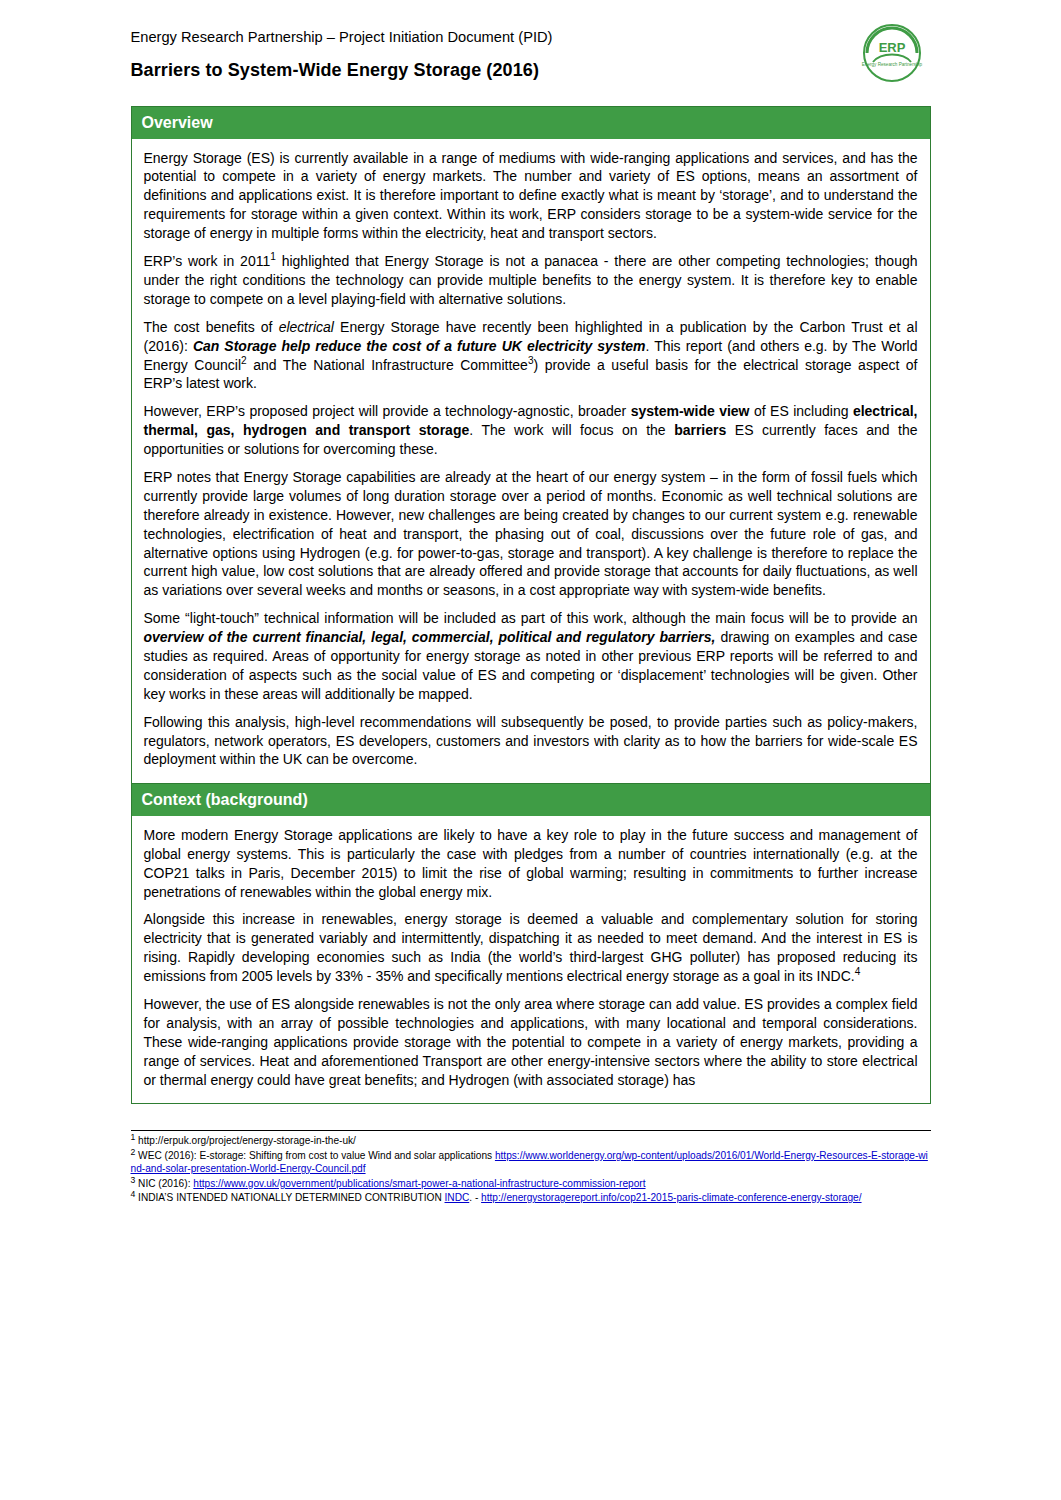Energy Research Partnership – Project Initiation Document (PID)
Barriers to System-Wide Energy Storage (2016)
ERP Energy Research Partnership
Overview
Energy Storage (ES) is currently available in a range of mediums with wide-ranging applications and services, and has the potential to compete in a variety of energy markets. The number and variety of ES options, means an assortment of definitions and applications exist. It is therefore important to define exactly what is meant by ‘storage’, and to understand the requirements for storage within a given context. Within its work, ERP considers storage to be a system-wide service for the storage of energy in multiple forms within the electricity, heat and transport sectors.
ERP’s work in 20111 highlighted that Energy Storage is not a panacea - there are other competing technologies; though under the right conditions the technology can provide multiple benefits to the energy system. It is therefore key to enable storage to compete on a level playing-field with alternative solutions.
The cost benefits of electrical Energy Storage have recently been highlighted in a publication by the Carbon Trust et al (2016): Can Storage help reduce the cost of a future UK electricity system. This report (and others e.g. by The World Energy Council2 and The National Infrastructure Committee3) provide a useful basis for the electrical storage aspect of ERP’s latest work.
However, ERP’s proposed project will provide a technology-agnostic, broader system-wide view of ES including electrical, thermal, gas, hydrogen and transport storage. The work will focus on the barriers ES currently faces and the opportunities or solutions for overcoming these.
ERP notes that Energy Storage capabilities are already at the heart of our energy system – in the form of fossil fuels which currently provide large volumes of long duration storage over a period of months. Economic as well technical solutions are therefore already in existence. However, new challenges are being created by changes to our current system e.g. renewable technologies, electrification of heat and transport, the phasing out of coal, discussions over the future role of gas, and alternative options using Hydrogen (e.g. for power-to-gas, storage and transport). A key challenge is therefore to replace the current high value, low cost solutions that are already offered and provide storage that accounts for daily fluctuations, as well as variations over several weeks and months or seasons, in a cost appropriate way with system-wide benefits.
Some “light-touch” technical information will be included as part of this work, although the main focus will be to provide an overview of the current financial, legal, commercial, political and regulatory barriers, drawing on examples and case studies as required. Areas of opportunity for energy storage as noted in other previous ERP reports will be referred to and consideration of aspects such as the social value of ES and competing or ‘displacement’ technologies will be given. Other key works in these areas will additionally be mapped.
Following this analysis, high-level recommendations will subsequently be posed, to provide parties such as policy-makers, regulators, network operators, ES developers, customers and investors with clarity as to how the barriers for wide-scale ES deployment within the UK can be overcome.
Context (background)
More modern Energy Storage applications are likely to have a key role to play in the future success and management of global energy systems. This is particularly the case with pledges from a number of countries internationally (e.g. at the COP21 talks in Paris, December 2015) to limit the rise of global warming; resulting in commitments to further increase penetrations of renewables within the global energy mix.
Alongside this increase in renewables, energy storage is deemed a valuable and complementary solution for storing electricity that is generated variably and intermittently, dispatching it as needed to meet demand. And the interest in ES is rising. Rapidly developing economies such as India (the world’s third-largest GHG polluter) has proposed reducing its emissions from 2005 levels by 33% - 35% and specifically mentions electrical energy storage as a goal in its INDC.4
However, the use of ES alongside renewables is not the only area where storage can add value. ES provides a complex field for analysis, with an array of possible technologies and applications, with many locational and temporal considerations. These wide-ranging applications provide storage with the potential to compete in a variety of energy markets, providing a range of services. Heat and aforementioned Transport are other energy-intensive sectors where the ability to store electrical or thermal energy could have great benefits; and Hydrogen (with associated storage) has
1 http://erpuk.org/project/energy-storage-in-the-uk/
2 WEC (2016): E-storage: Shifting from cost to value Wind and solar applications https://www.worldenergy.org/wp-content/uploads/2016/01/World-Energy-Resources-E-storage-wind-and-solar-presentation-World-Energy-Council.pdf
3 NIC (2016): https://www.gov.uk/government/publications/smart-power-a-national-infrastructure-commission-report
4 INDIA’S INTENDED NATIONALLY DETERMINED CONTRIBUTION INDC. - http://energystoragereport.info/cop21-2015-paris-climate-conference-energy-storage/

◆ ◆ ◆

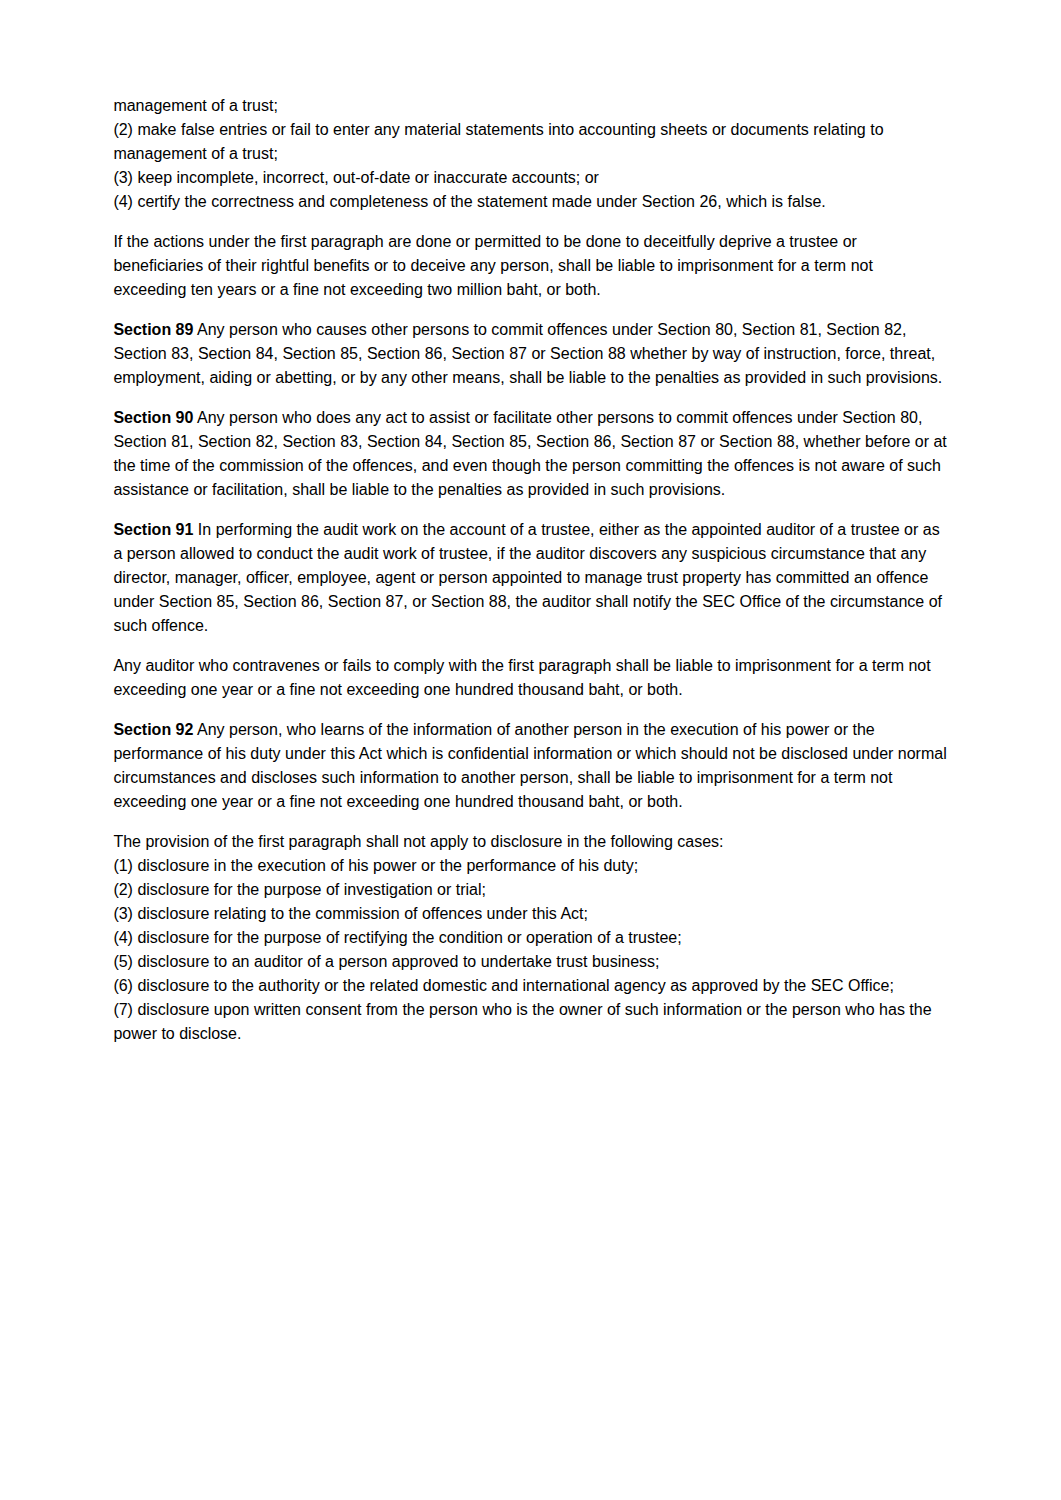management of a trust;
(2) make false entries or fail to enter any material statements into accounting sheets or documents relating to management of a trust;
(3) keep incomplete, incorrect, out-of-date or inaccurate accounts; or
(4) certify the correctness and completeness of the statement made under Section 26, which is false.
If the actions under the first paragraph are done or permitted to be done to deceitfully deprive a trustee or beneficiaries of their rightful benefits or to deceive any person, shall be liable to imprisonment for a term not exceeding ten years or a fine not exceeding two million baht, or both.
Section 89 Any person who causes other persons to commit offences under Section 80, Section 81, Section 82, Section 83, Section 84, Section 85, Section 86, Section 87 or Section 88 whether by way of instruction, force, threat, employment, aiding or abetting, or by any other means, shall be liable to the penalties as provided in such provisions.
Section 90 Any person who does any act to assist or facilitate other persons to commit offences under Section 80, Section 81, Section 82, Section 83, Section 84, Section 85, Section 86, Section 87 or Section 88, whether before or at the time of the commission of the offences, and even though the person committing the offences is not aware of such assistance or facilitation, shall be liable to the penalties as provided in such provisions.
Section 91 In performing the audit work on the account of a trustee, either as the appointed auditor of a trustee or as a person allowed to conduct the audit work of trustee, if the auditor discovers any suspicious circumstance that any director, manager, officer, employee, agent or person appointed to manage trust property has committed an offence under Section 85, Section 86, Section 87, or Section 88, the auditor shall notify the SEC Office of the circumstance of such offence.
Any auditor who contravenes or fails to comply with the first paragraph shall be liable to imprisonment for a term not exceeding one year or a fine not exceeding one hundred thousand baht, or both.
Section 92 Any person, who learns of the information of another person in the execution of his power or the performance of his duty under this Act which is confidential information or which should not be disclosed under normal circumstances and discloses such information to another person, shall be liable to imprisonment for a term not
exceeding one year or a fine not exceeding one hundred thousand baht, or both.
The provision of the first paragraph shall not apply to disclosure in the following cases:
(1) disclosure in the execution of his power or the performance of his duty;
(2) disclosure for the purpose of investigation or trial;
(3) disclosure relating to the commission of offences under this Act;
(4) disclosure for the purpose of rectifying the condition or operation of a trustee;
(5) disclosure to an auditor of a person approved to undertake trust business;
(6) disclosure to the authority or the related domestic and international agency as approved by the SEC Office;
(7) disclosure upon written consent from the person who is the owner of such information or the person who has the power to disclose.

◆ ◆ ◆

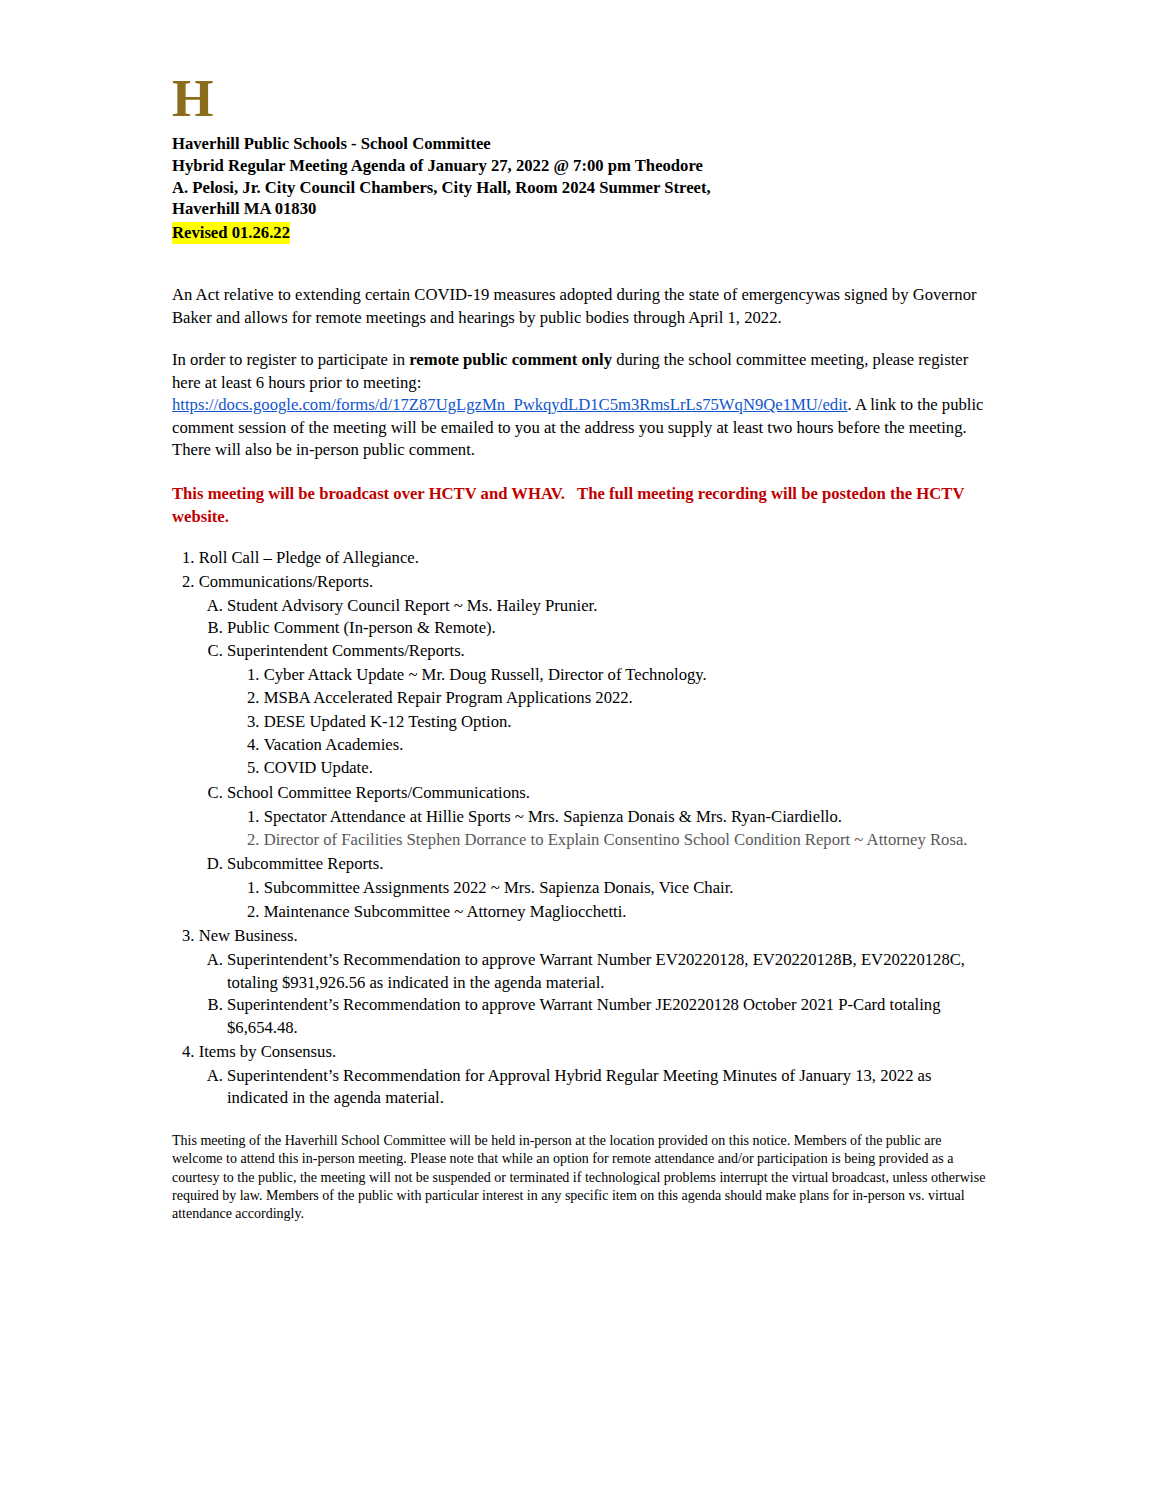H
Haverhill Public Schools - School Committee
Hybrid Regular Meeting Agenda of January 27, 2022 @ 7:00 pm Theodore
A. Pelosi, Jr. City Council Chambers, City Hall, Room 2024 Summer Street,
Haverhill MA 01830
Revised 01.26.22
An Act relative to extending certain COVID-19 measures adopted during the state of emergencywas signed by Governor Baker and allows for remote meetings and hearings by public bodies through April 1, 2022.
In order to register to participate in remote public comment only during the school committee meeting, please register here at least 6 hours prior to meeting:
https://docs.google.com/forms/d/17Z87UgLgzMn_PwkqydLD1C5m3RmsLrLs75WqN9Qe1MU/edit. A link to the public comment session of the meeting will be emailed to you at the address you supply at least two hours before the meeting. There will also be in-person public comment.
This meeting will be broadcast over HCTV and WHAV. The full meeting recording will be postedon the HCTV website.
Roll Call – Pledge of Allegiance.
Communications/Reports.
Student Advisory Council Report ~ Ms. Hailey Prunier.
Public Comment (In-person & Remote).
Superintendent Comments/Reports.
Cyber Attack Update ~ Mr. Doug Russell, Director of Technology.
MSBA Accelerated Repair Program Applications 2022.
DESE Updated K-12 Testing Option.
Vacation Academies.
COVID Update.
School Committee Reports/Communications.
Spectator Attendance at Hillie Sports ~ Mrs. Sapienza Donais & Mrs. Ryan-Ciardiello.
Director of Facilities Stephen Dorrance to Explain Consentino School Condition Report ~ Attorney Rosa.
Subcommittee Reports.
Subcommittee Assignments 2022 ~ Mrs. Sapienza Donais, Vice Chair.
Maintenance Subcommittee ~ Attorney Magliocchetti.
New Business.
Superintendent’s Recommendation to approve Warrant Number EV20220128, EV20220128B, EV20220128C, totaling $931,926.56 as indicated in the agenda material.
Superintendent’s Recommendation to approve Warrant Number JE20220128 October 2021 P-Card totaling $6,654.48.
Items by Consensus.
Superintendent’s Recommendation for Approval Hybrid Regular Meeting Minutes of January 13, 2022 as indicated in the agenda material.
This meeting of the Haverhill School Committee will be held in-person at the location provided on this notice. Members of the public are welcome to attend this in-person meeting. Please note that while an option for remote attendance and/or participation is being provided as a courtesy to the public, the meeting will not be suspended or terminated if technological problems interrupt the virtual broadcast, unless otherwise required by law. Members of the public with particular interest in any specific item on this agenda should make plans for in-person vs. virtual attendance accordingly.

◆ ◆ ◆

→ **About this task**
Output the lines of the records above exactly as they appear, from the line containing "Communications/Reports." through the line containing "Superintendent’s Recommendation for".

→ **Reply**
Communications/Reports.
Student Advisory Council Report ~ Ms. Hailey Prunier.
Public Comment (In-person & Remote).
Superintendent Comments/Reports.
Cyber Attack Update ~ Mr. Doug Russell, Director of Technology.
MSBA Accelerated Repair Program Applications 2022.
DESE Updated K-12 Testing Option.
Vacation Academies.
COVID Update.
School Committee Reports/Communications.
Spectator Attendance at Hillie Sports ~ Mrs. Sapienza Donais & Mrs. Ryan-Ciardiello.
Director of Facilities Stephen Dorrance to Explain Consentino School Condition Report ~ Attorney Rosa.
Subcommittee Reports.
Subcommittee Assignments 2022 ~ Mrs. Sapienza Donais, Vice Chair.
Maintenance Subcommittee ~ Attorney Magliocchetti.
New Business.
Superintendent’s Recommendation to approve Warrant Number EV20220128, EV20220128B, EV20220128C, totaling $931,926.56 as indicated in the agenda material.
Superintendent’s Recommendation to approve Warrant Number JE20220128 October 2021 P-Card totaling $6,654.48.
Items by Consensus.
Superintendent’s Recommendation for Approval Hybrid Regular Meeting Minutes of January 13, 2022 as indicated in the agenda material.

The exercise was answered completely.